-- Dataset extract follows --

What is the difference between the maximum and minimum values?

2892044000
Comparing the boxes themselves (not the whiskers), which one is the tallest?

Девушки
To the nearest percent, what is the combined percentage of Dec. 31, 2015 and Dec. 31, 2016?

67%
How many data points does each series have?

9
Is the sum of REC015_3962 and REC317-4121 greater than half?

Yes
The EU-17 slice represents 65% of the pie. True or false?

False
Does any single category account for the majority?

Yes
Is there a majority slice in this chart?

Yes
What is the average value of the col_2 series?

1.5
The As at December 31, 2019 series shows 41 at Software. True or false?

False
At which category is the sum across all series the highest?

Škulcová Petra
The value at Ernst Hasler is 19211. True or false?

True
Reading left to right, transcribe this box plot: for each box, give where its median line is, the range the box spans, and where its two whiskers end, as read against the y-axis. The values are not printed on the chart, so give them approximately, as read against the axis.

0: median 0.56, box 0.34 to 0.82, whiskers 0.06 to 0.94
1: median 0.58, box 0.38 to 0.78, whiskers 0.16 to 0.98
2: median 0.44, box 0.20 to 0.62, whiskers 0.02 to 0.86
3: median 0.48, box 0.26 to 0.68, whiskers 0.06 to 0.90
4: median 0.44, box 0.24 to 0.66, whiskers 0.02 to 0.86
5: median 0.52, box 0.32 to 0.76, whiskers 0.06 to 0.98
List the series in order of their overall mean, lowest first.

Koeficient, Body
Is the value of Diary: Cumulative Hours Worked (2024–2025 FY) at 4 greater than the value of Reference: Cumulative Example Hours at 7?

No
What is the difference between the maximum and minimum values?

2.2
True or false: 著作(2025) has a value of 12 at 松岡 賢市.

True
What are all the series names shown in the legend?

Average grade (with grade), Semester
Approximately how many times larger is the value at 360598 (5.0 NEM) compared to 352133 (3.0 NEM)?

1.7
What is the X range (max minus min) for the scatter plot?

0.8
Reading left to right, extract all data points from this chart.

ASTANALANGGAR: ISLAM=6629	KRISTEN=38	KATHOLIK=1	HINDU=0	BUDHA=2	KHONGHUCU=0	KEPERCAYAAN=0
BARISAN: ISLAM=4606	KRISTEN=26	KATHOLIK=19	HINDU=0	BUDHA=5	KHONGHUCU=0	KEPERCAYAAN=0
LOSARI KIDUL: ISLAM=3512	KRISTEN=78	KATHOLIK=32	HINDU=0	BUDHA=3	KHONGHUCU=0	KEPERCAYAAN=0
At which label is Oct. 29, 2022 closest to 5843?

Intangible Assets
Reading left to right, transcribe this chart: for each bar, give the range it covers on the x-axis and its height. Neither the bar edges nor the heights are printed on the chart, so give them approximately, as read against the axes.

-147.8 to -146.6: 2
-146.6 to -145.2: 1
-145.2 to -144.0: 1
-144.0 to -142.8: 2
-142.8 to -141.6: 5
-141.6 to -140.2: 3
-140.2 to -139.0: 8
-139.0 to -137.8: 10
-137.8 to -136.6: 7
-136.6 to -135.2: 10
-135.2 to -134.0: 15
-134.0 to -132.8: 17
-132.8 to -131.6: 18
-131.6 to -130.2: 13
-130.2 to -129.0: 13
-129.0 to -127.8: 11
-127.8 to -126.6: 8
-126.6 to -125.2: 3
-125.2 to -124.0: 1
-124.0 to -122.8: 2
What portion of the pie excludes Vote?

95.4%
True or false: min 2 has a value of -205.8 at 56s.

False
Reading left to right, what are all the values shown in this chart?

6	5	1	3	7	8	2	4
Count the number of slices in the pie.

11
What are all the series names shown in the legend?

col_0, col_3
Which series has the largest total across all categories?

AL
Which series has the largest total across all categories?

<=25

-- Dataset extract concluded --

### [Directions]
Rename "True or false" as "Correct or incorrect" in the records, from the first line up to and including the line with "List the series", and write out those lines with everything else unchanged.

### [Result of this task]
What is the difference between the maximum and minimum values?

2892044000
Comparing the boxes themselves (not the whiskers), which one is the tallest?

Девушки
To the nearest percent, what is the combined percentage of Dec. 31, 2015 and Dec. 31, 2016?

67%
How many data points does each series have?

9
Is the sum of REC015_3962 and REC317-4121 greater than half?

Yes
The EU-17 slice represents 65% of the pie. Correct or incorrect?

False
Does any single category account for the majority?

Yes
Is there a majority slice in this chart?

Yes
What is the average value of the col_2 series?

1.5
The As at December 31, 2019 series shows 41 at Software. Correct or incorrect?

False
At which category is the sum across all series the highest?

Škulcová Petra
The value at Ernst Hasler is 19211. Correct or incorrect?

True
Reading left to right, transcribe this box plot: for each box, give where its median line is, the range the box spans, and where its two whiskers end, as read against the y-axis. The values are not printed on the chart, so give them approximately, as read against the axis.

0: median 0.56, box 0.34 to 0.82, whiskers 0.06 to 0.94
1: median 0.58, box 0.38 to 0.78, whiskers 0.16 to 0.98
2: median 0.44, box 0.20 to 0.62, whiskers 0.02 to 0.86
3: median 0.48, box 0.26 to 0.68, whiskers 0.06 to 0.90
4: median 0.44, box 0.24 to 0.66, whiskers 0.02 to 0.86
5: median 0.52, box 0.32 to 0.76, whiskers 0.06 to 0.98
List the series in order of their overall mean, lowest first.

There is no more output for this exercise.